Contro un simile avversario, razionale, organizzato, più
forte, più numeroso, anche gli indomiti Apache di Geronimo si devono arrendere.
Il capo indiano è dipinto con uno sguardo forse parzialmente benevolo, nella
sua ricerca di amicizia verso Gatewood, ma nel complesso la forza selvaggia e
ribelle è resa in modo che sembra credibile. Non era uno stinco di santo
Goyatlay, questo il vero nome del condottiero Chiricahua, ma nemmeno un volgare
predone; perlomeno il ruolo con cui è passato alla Storia non fu quello. Se la resa a fronte
di un nemico più potente e spietato è vista, nel finale, con rassegnazione e
fatalismo da Geronimo, e dallo stesso Hill, l’aspetto più triste della
questione è che non saranno i leali Gatewood o Davis a raccogliere le armi
deposte dal nemico sconfitto. Ma nemmeno saranno Crook e Sieber, validi
combattenti, corretti almeno fino a che la logica della guerra consente.
No,
Geronimo si arrende al Generale Nelson Miles (Kevin Thiege) un ottuso burocrate
dell’esercito: la vittoria finale arride a gente senza valore.

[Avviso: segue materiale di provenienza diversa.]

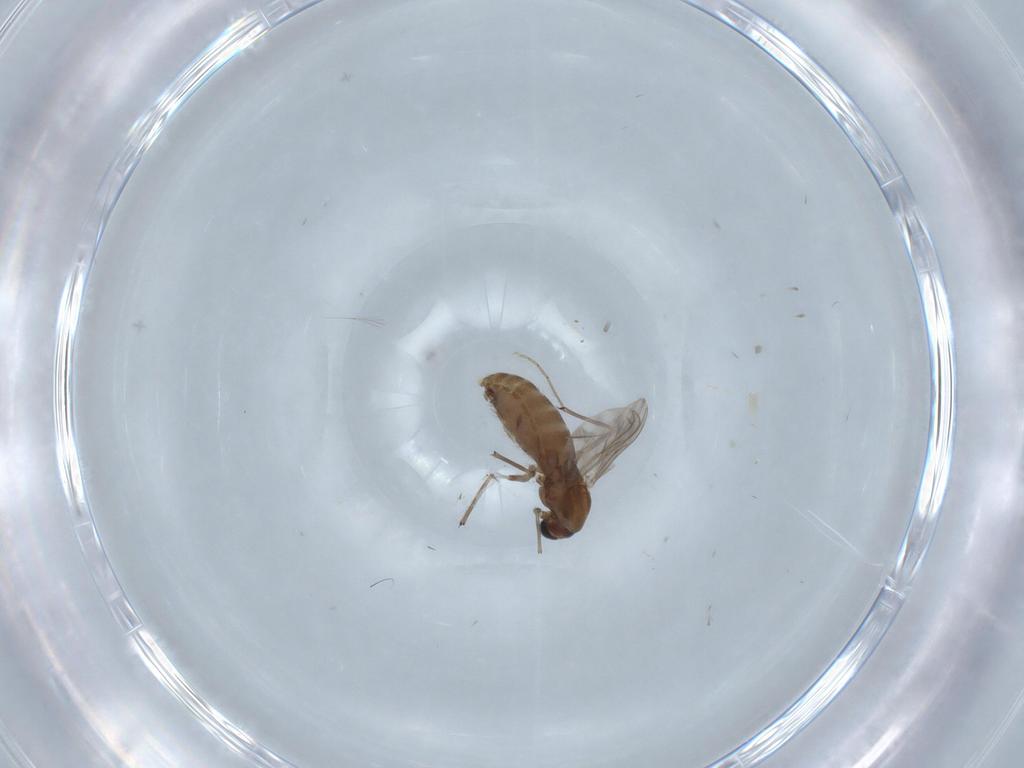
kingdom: Animalia
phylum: Arthropoda
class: Insecta
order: Diptera
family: Chironomidae
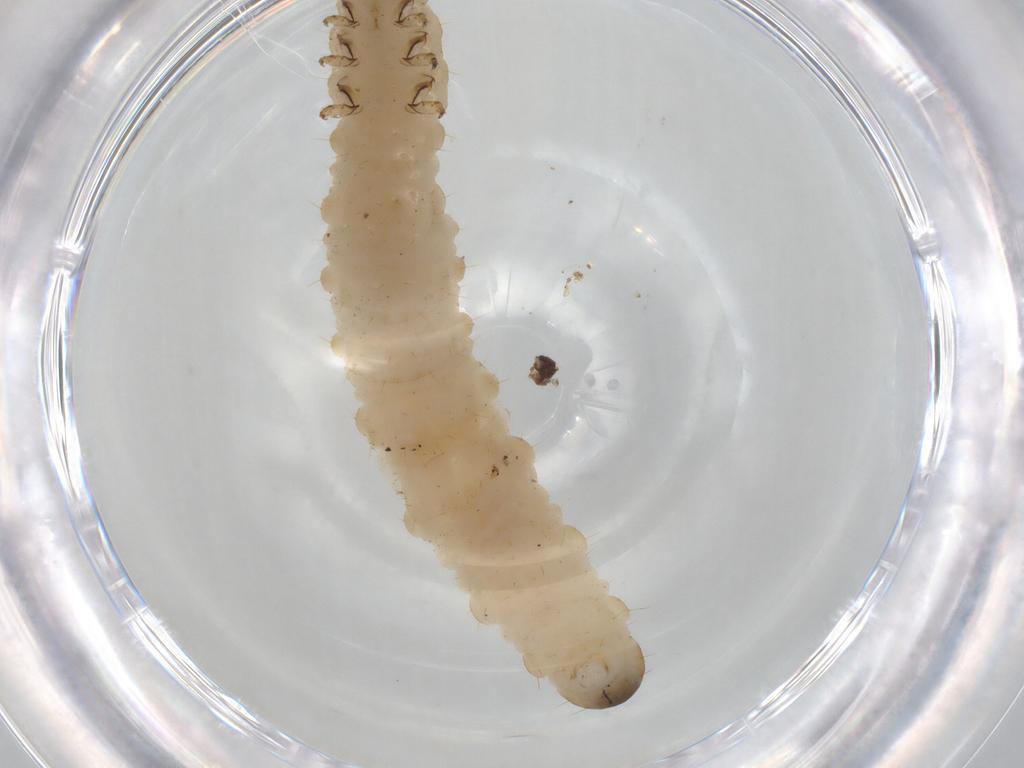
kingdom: Animalia
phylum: Arthropoda
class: Insecta
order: Coleoptera
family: Chrysomelidae
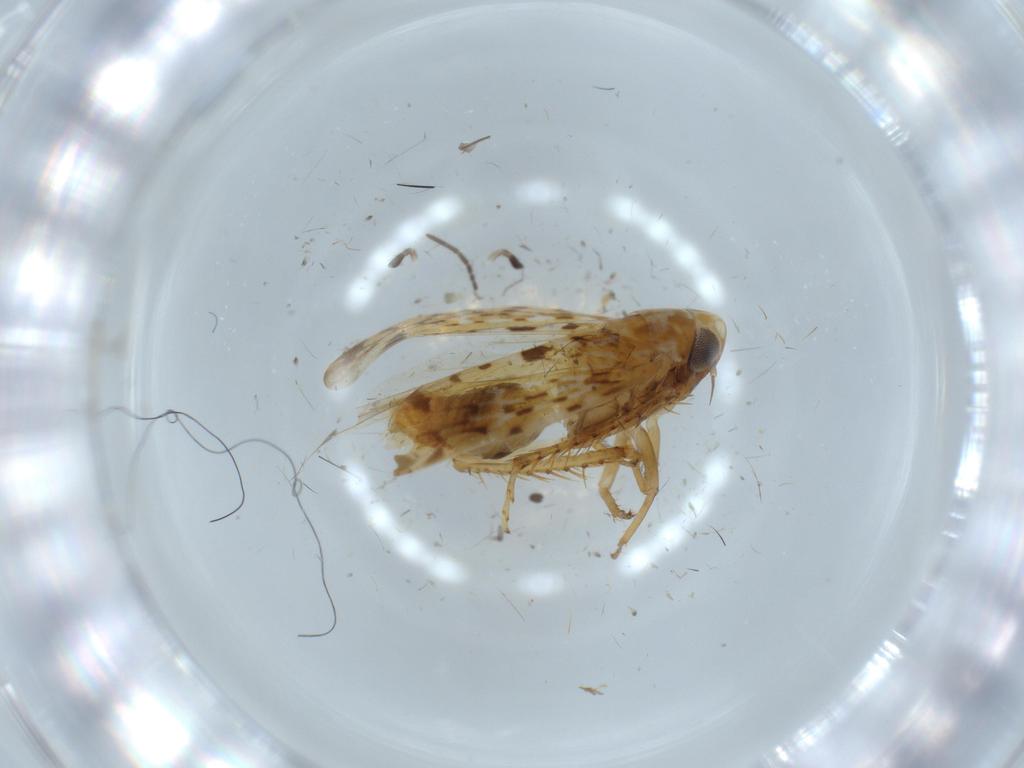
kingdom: Animalia
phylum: Arthropoda
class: Insecta
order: Hemiptera
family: Cicadellidae
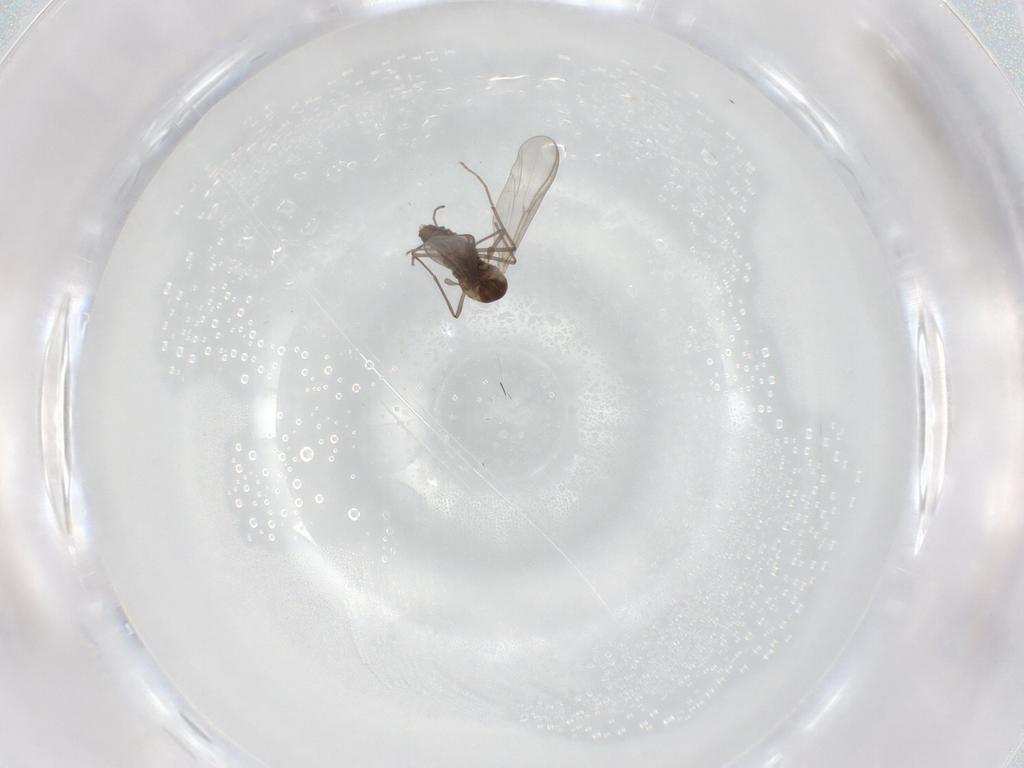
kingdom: Animalia
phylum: Arthropoda
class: Insecta
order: Diptera
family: Chironomidae
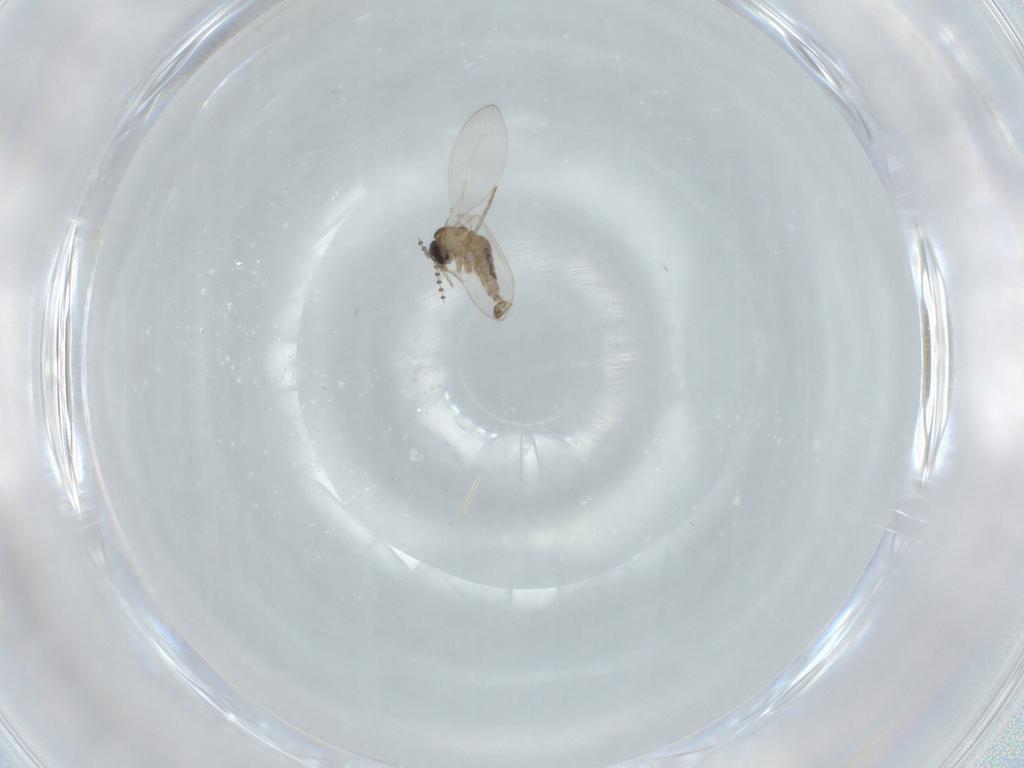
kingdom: Animalia
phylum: Arthropoda
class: Insecta
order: Diptera
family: Psychodidae
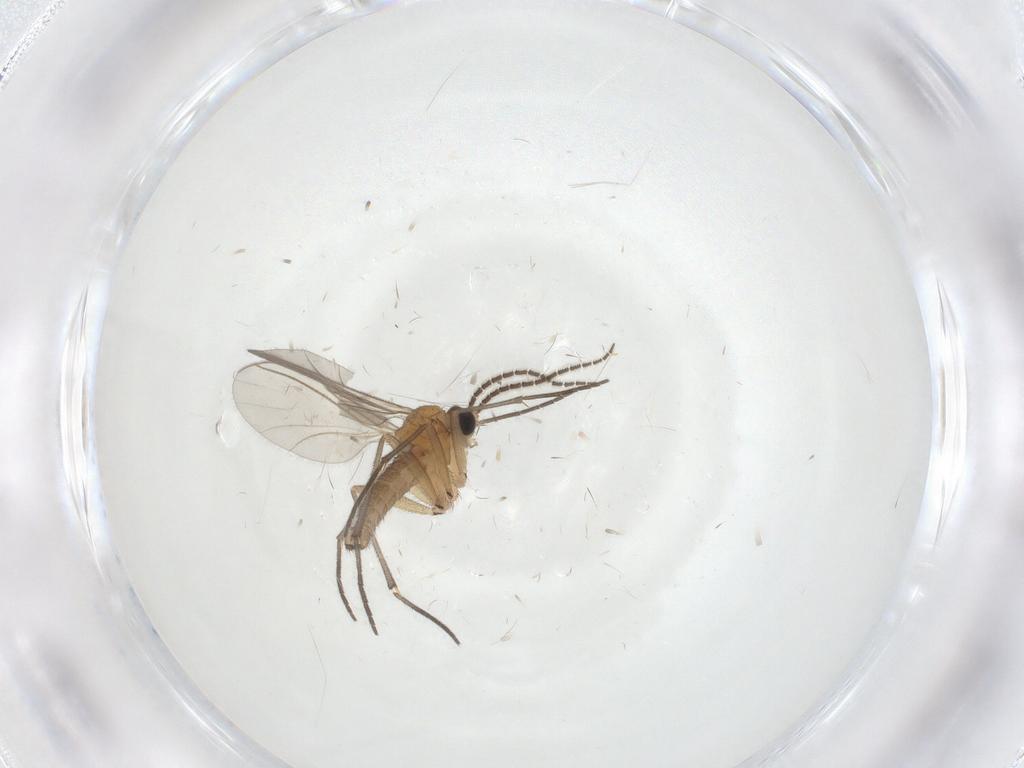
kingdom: Animalia
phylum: Arthropoda
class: Insecta
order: Diptera
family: Sciaridae
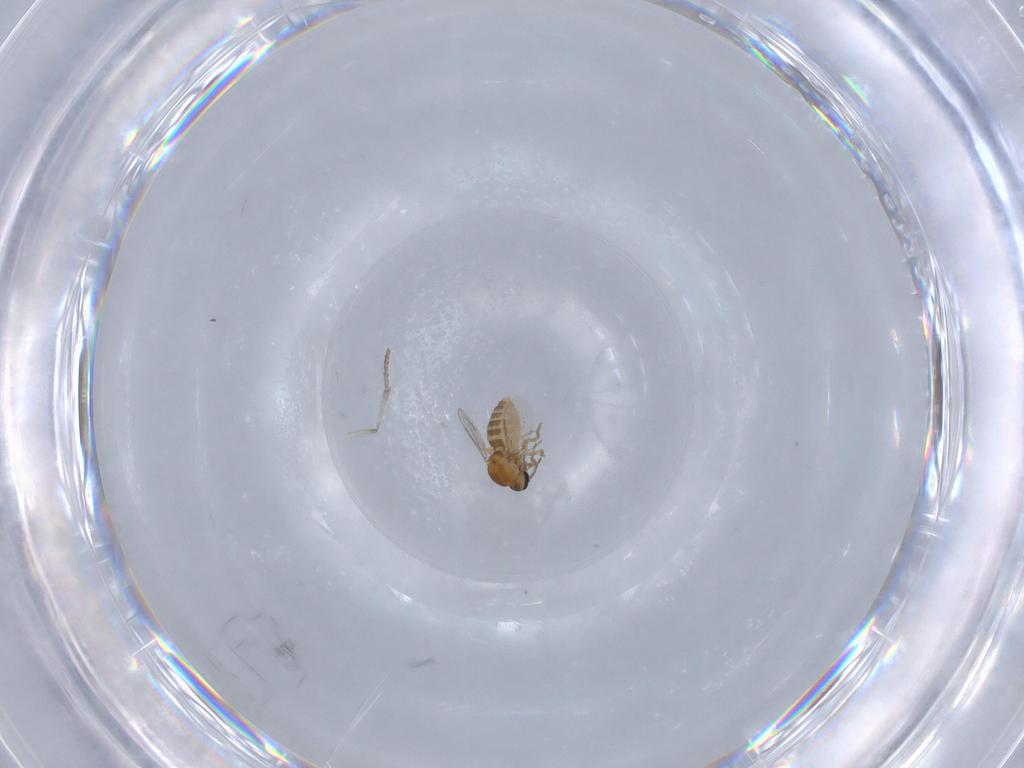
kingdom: Animalia
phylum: Arthropoda
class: Insecta
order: Diptera
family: Ceratopogonidae
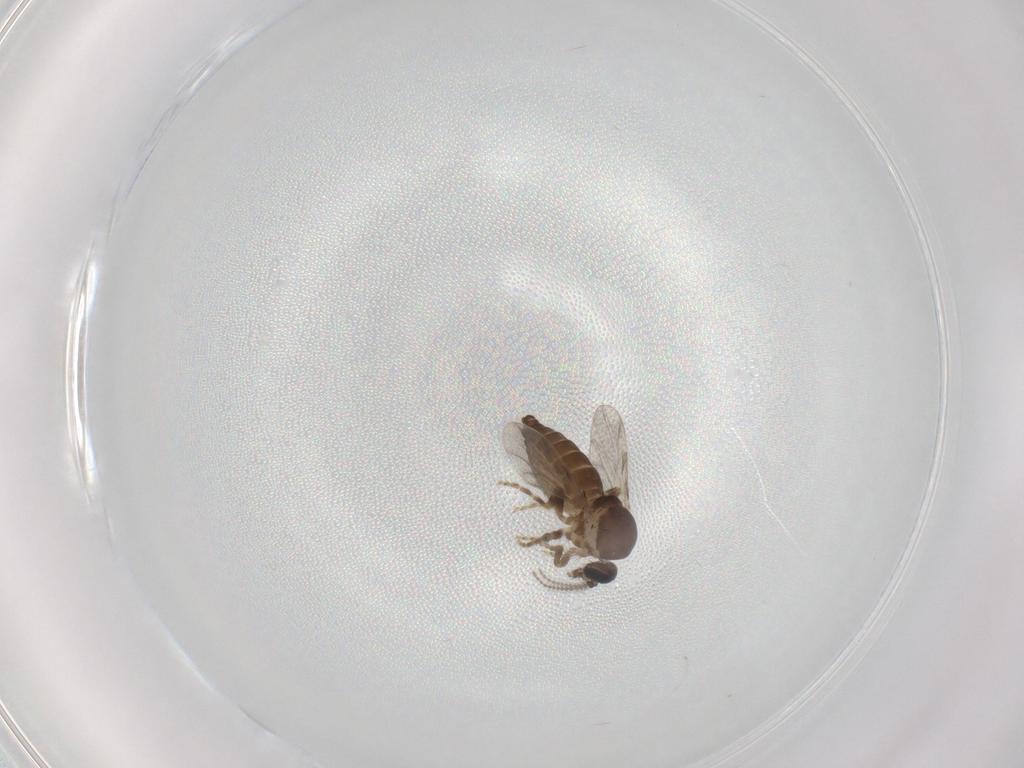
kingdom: Animalia
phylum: Arthropoda
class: Insecta
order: Diptera
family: Ceratopogonidae
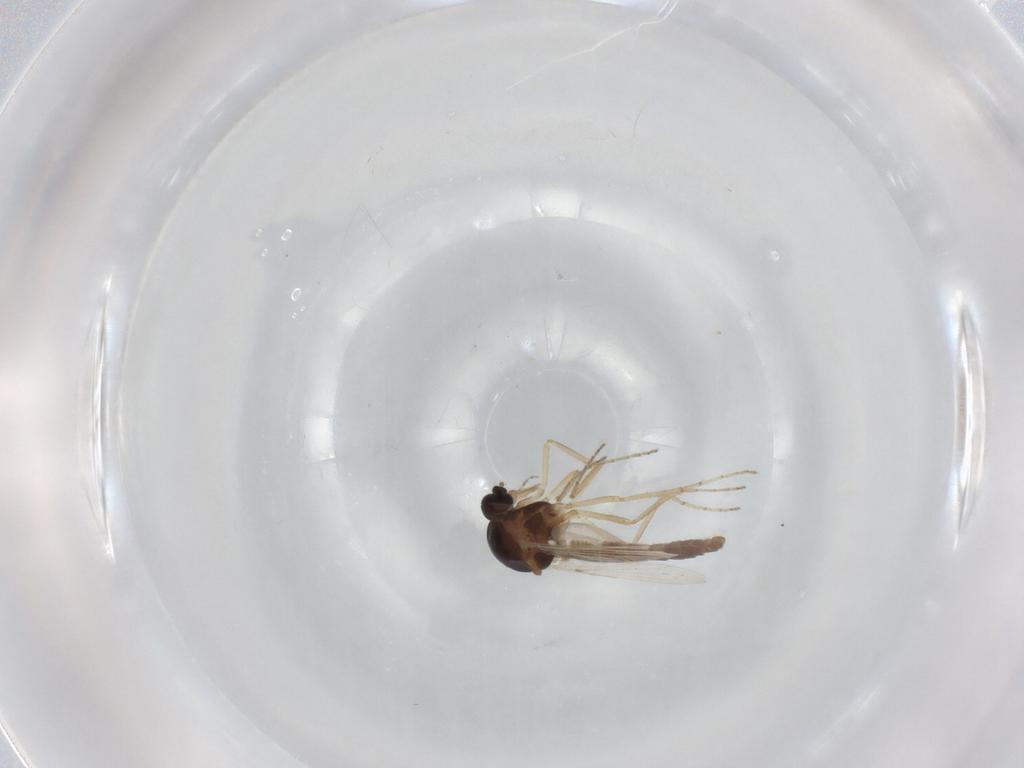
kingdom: Animalia
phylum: Arthropoda
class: Insecta
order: Diptera
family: Ceratopogonidae
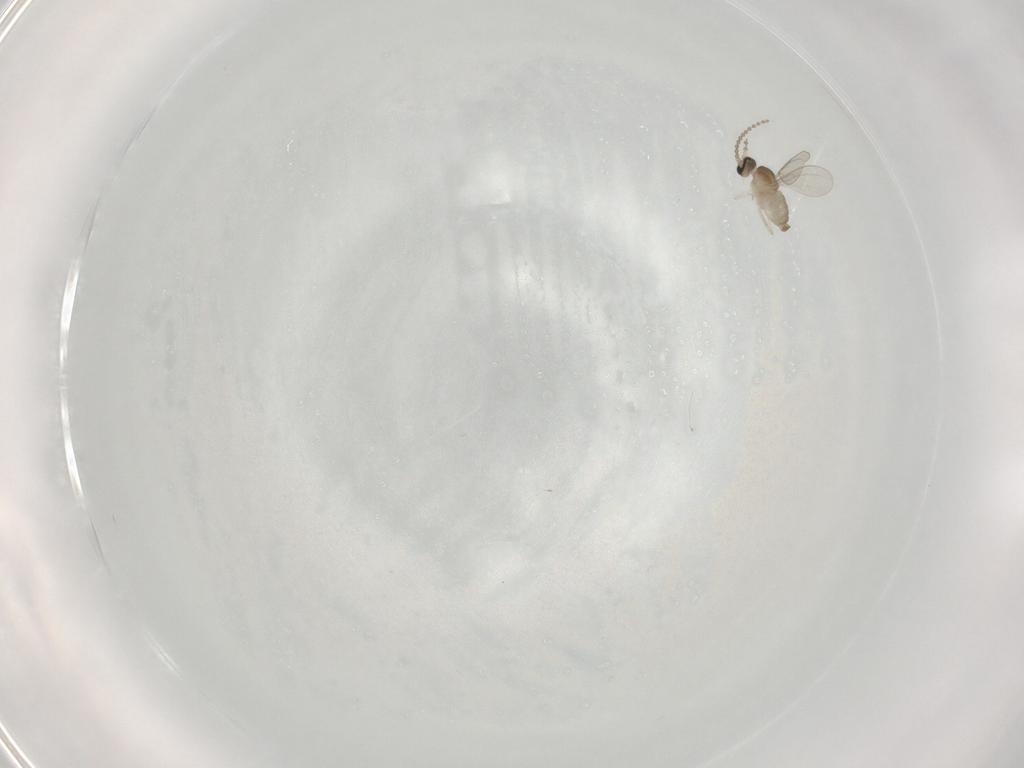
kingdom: Animalia
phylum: Arthropoda
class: Insecta
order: Diptera
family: Cecidomyiidae
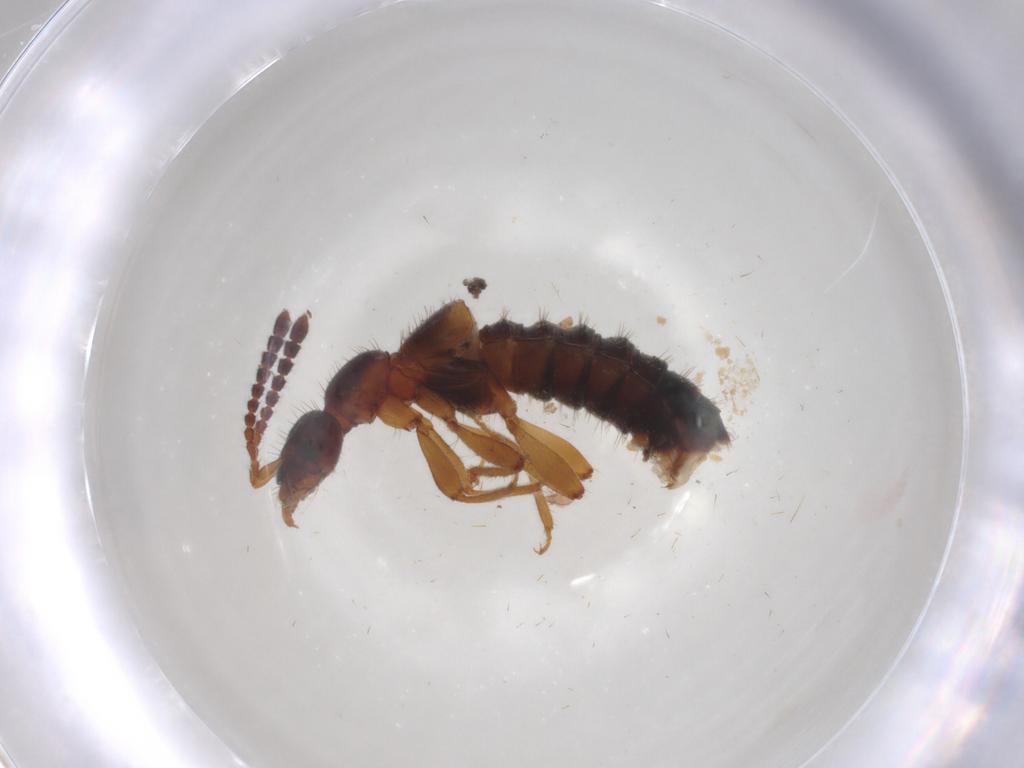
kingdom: Animalia
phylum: Arthropoda
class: Insecta
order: Coleoptera
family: Staphylinidae
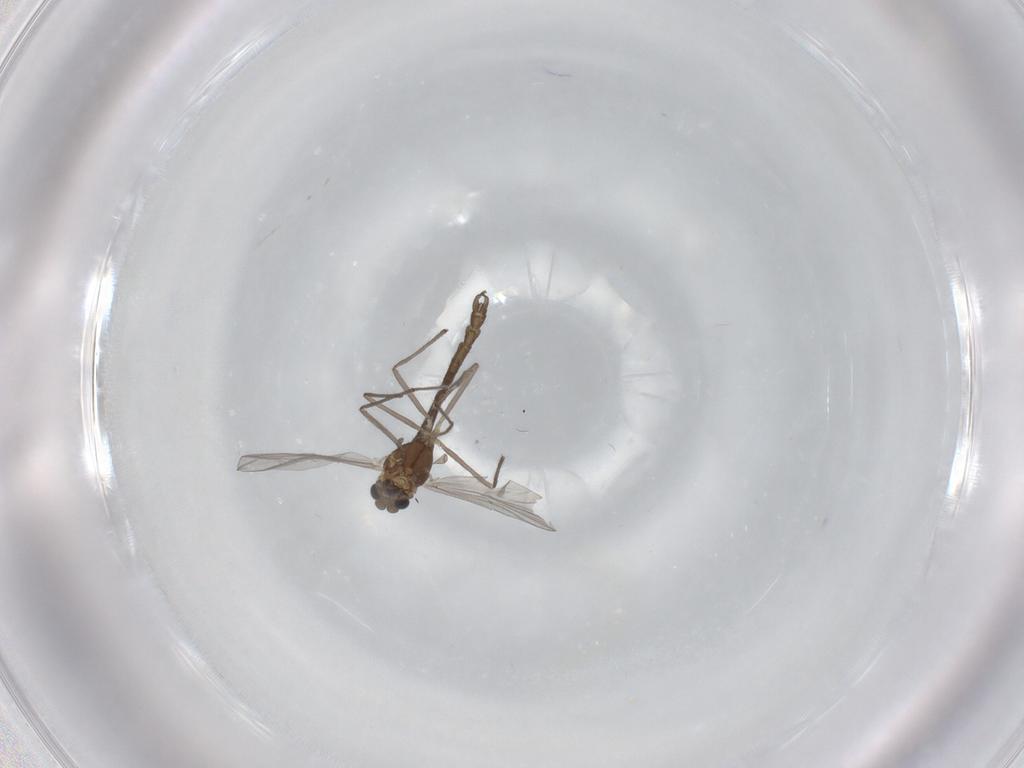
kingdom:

E questa è la vera sconfitta raccontata in Geronimo: la forza, anche brutale, ma
che in una terra selvaggia ne costituiva anche il valore, di un uomo, di un
capo, degno rappresentante del suo popolo, piegata solo dalle false promesse e
dall’inganno di gente senza onore come Miles.
Nessuna epica quindi, in questa vicenda, ma solo una storia
dal finale triste, grigio; e tocca a Hill metterci un po’ di colore con le
sue enfatiche immagini.
Che almeno al cinema, Geronimo sia leggenda.